David Manter moves snow Tuesday along Young Road in Fayette. Manter, who has maintained the discontinued road at his own expense for years, eventually sought reimbursement for the maintenance, which led to case before the Maine Supreme Judicial Court. Manter and his wife, Roberta, have since become experts on road disputes and use their expertise to help others embroiled in similar conflicts. Joe Phelan/Kennebec Journal
Thousands of discontinued and abandoned roads crisscross the state of Maine, many traversing long-forgotten and overgrown forests and fields.
Hundreds of those once-public roads have led to lawsuits over who can use them and if they still even count as roads. Those disputes often pit public interest against private landownership, sometimes costing taxpayers thousands.

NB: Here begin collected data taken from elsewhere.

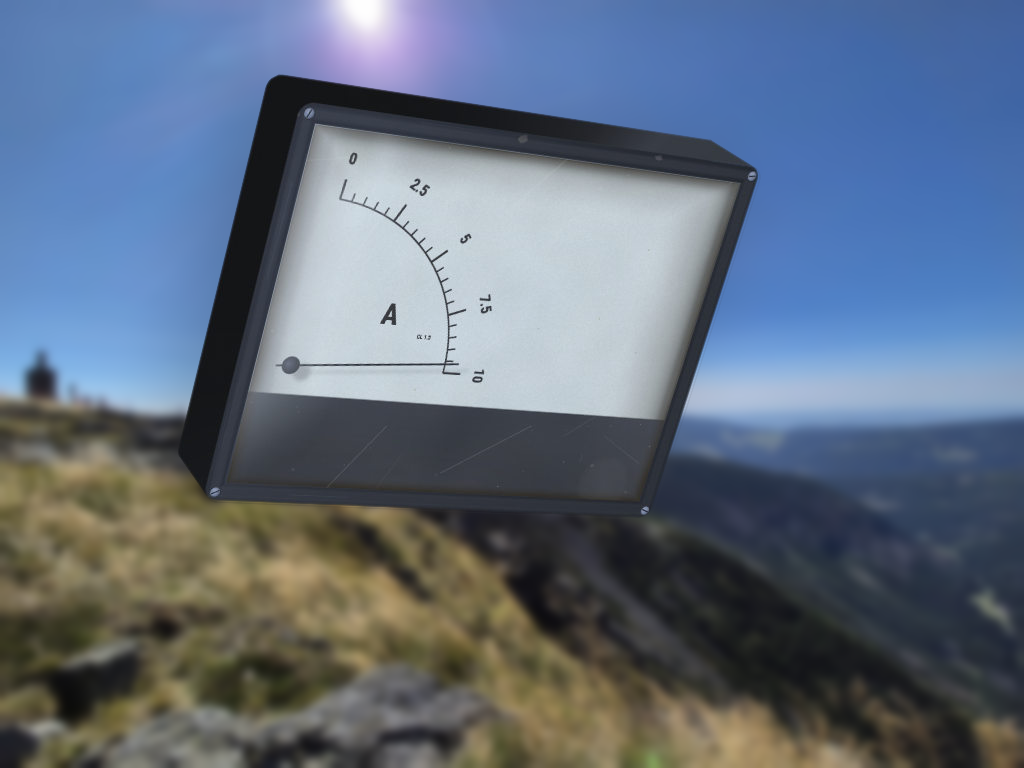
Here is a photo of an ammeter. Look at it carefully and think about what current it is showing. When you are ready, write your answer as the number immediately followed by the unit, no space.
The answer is 9.5A
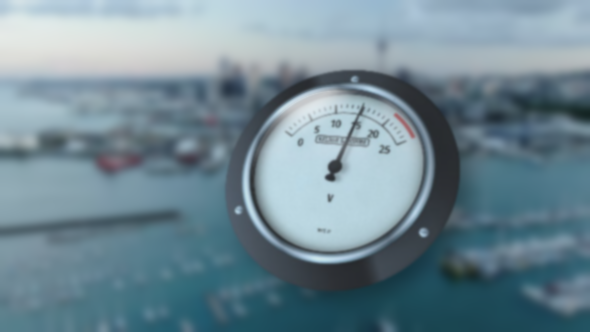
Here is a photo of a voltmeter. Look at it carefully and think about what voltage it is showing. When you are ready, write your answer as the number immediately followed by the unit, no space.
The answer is 15V
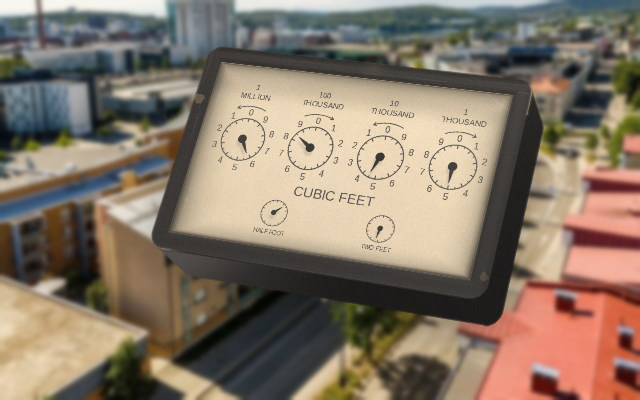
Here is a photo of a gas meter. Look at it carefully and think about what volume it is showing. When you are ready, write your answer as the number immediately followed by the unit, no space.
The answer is 584500ft³
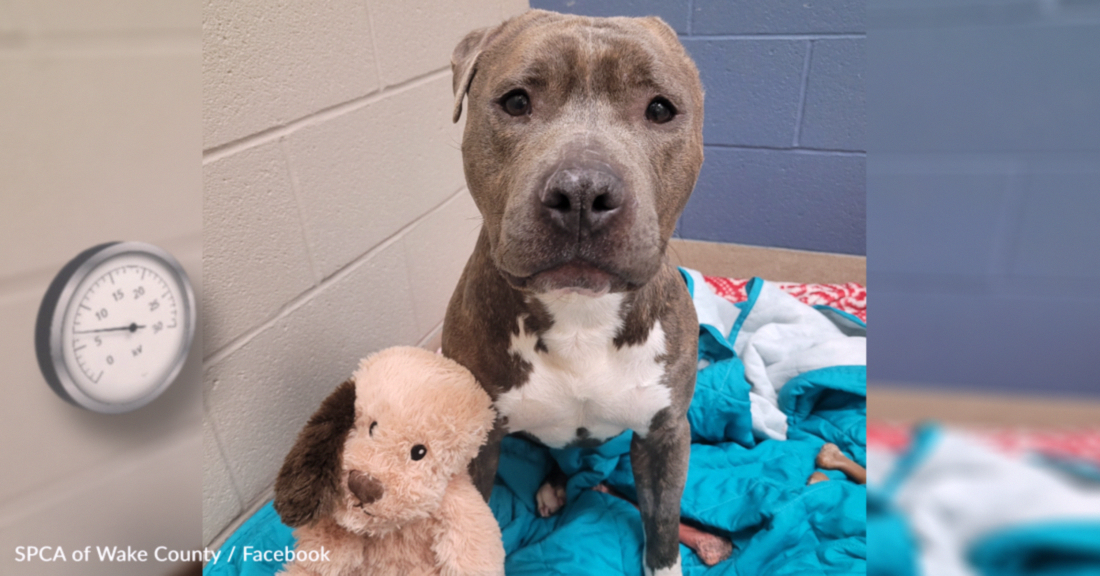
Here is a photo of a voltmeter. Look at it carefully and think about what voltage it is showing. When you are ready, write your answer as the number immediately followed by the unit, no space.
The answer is 7kV
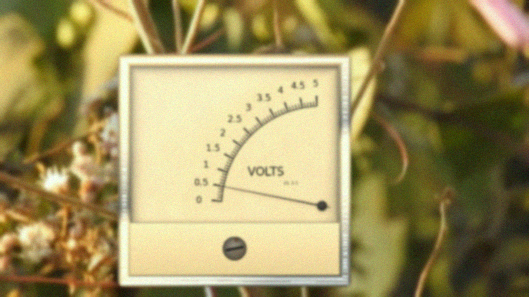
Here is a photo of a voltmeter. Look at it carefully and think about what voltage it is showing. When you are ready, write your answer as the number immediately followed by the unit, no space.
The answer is 0.5V
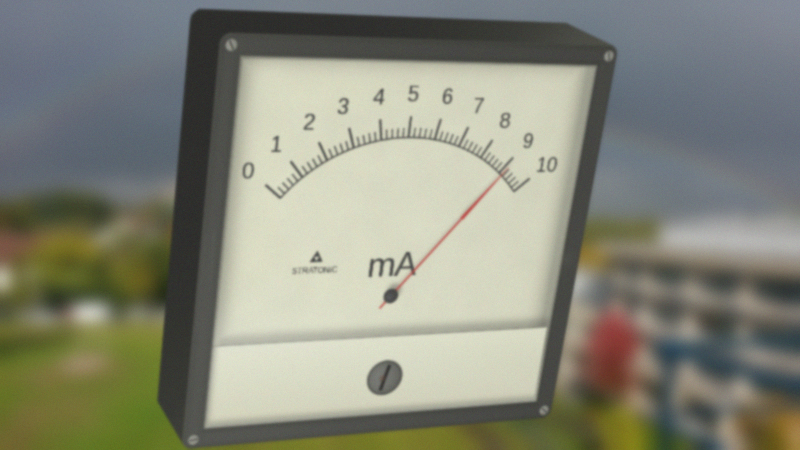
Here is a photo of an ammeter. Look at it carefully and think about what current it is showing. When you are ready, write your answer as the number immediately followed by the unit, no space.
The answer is 9mA
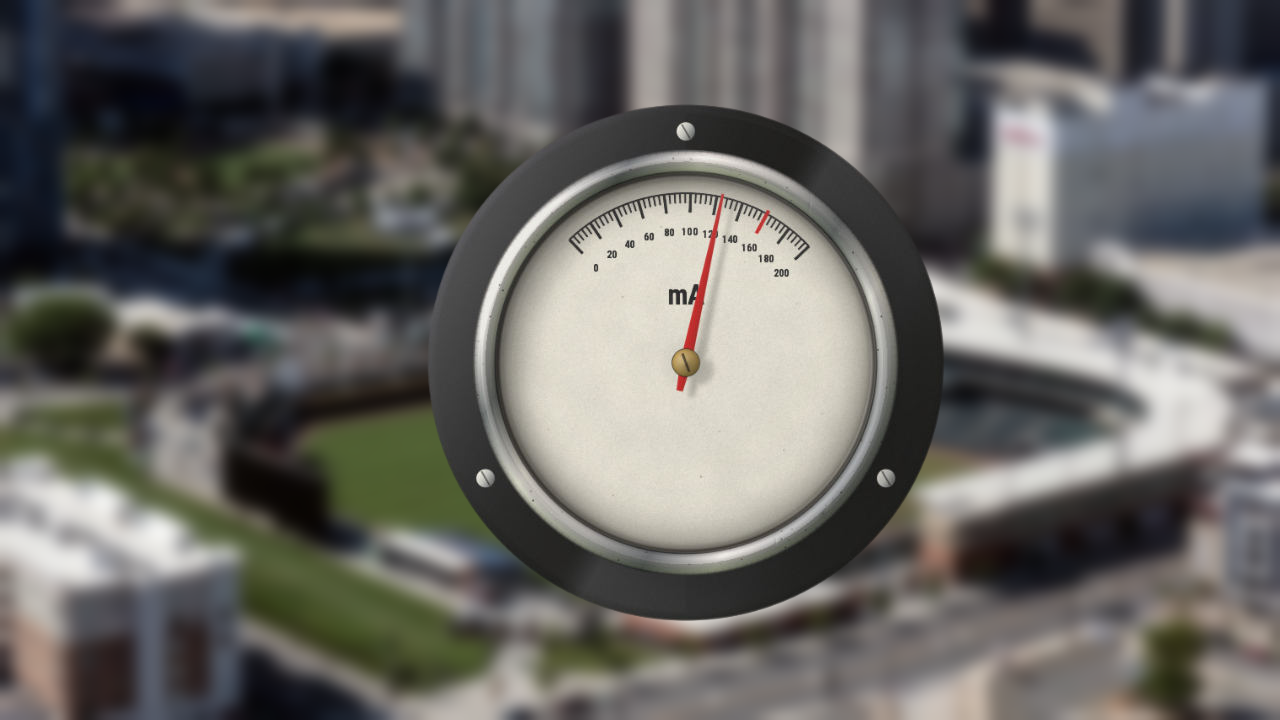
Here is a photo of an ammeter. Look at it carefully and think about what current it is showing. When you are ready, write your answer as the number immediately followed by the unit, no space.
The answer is 124mA
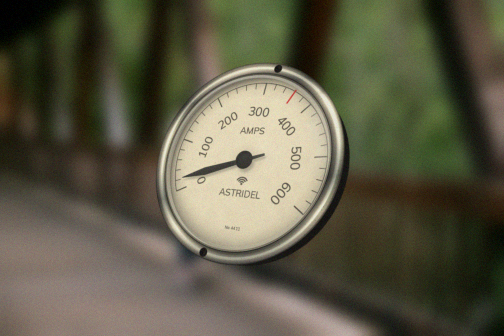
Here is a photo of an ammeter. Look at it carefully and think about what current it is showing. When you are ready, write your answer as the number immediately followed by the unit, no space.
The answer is 20A
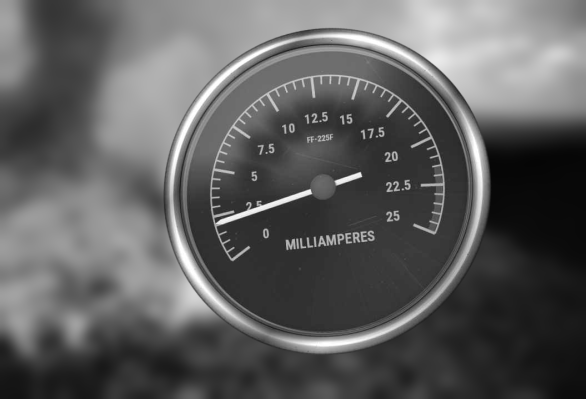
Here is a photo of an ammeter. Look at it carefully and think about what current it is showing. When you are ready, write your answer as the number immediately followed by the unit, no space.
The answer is 2mA
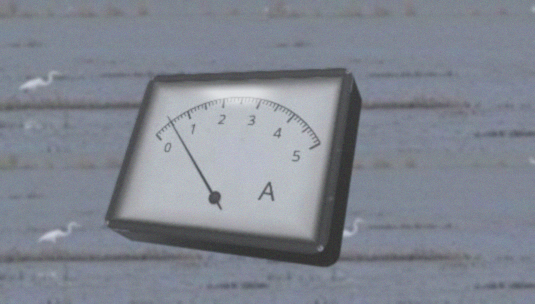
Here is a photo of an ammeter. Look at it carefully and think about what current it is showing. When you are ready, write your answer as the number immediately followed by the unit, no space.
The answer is 0.5A
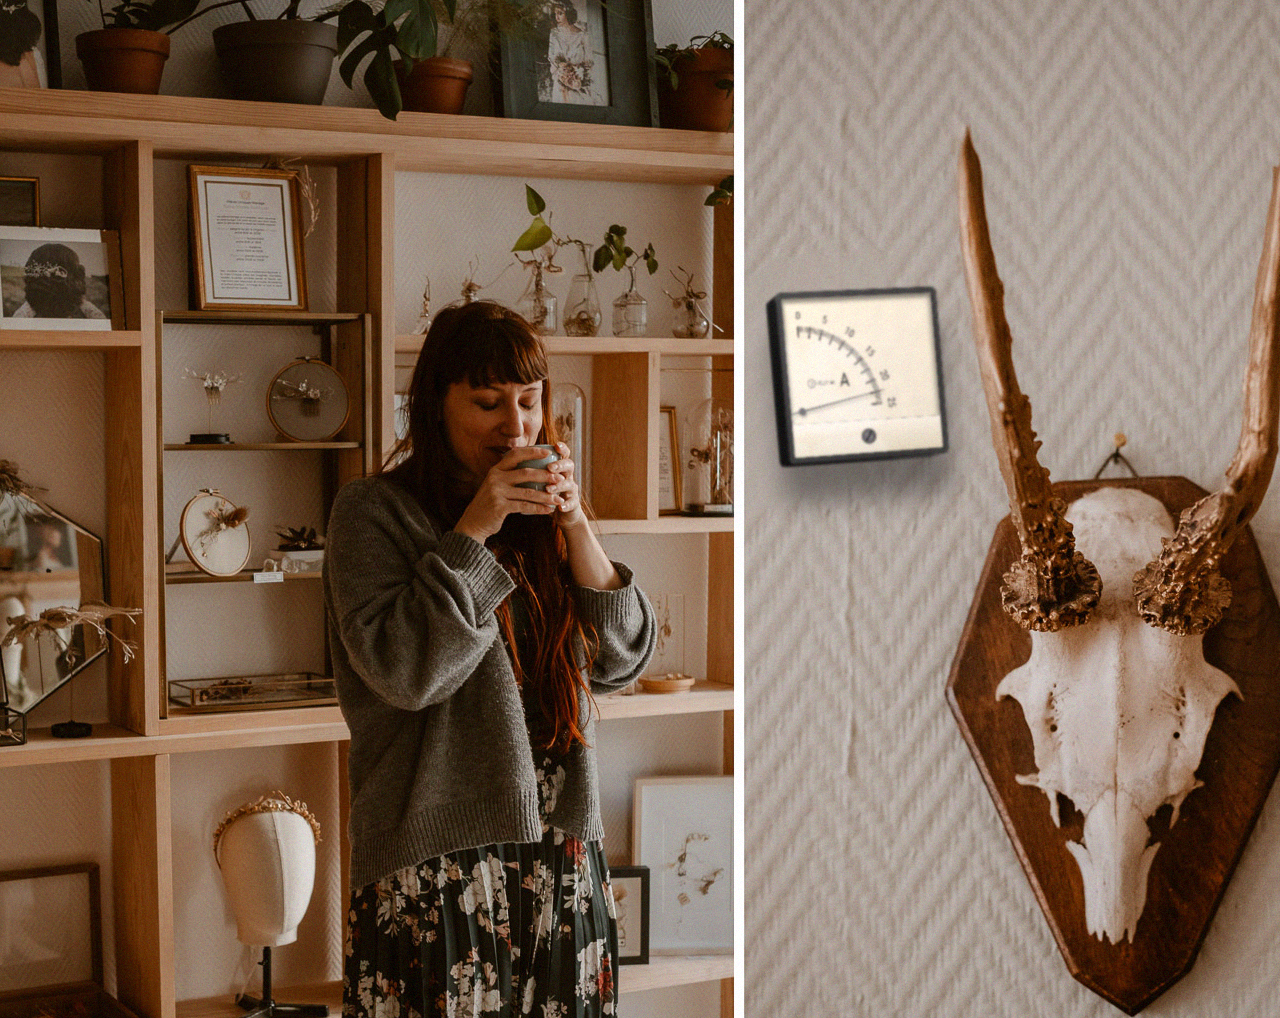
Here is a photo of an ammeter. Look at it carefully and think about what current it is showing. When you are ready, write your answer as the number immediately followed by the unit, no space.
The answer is 22.5A
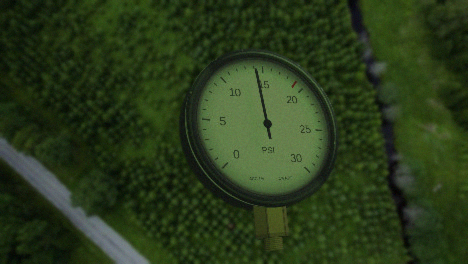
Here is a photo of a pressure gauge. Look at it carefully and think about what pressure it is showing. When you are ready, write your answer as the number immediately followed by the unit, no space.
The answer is 14psi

But how do these roads get abandoned or discontinued? What happens to them — and the people living there?
How do roads become discontinued or abandoned?
In Maine, there are three types of these roads:
• Discontinued roads have been officially declared so by a majority vote by a town meeting or a town council. Discontinuance means the town stops maintaining the road, but grants the public the right to use it: a public easement.
• Statutory abandonment happens when a town or city has not maintained a road for at least 30 years, turning that former road automatically into a public easement.
• Common law abandonment occurs when the public has not used the road for 20 years — the “public” in this case not including the landowners that use the road to access their property. Under common law abandonment, no public easement is created, and ownership reverts to the abutting landowners.
So … what’s the problem?
The retention of a public easement is at the center of the issue.
Public easements are stretches of land — often an abandoned or discontinued road — that allow “unfettered” public access. Think walking, hiking, driving, snowshoeing. It’s all allowed on public easements, for anyone at any time.
But nobody has a legal responsibility to maintain those public easements. Towns and cities can discontinue or abandon a road to create a permanent right to public access, but by doing so, they shirk the responsibility to keep those roads up to the state standard of “safe and convenient for travelers with motor vehicles.”
In most cases, that means residents who live on that discontinued or abandoned road have to maintain the road at their own cost, just to be able to drive to their home.
A 1971 Maine Supreme Judicial Court case, Jordan v. Canton, declared a similar situation to be unconstitutional.
The case involved “limited-user highways,” which were created by the state Legislature to essentially serve the same purpose as a public easement: public access but no public maintenance. The court said this combination will cause the inevitable destruction of the road, and limits access for abutting property owners. Without a provision to pay those property owners for their lost property access, the court said, limited-user highways unjustly “took” property rights away from residents.
Meanwhile, public easements, which also allow public use without a responsibility for public maintenance, are still allowed in Maine. In fact, they are very common. In the 1,200-person town of Fayette alone, abandoned roads expert Roberta Manter estimates there are 20 public easements.
How do I know if my road is discontinued or abandoned?
Well, that’s the thing: It’s often difficult to tell.

Roberta Manter, seen Tuesday near her family’s home on Young Road in Fayette, runs Maine ROADWays, a nonprofit organization with the mission to help Mainers in road disputes find historical information about their roads, learn legal precedent and find remedies. Joe Phelan/Kennebec Journal
Discontinuances weren’t required to be reported to the Maine Department of Transportation and Registry of Deeds until 2015, and evidence of abandonment is not often documented because of its gradual nature. Sellers of residential property weren’t required to inform buyers of the status of their road until 2017, and they weren’t required to inform buyers of who maintains the road until 2023.
Road status can also change several times over a long period, and there’s no statewide database for abandoned and discontinued roads. Even the two types of abandoned roads can be at odds, with abutters claiming ownership of a road after 20 years of no public use and towns claiming a public easement after 30 years of no public maintenance.
Many towns don’t keep an inventory of their own roads, and about 300 Maine towns have roads with contested status, according to Manter’s research.
In most disputes, it’s the very status of the road itself that is in question: Is it a public easement, private property or a public road?
The answer to that question pits the interests of landowners against the public’s use of the road. And in at least 100 cases in the last half-century, those competing interests have led to lawsuits, which can be costly for individual residents and for the towns — and therefore taxpayers.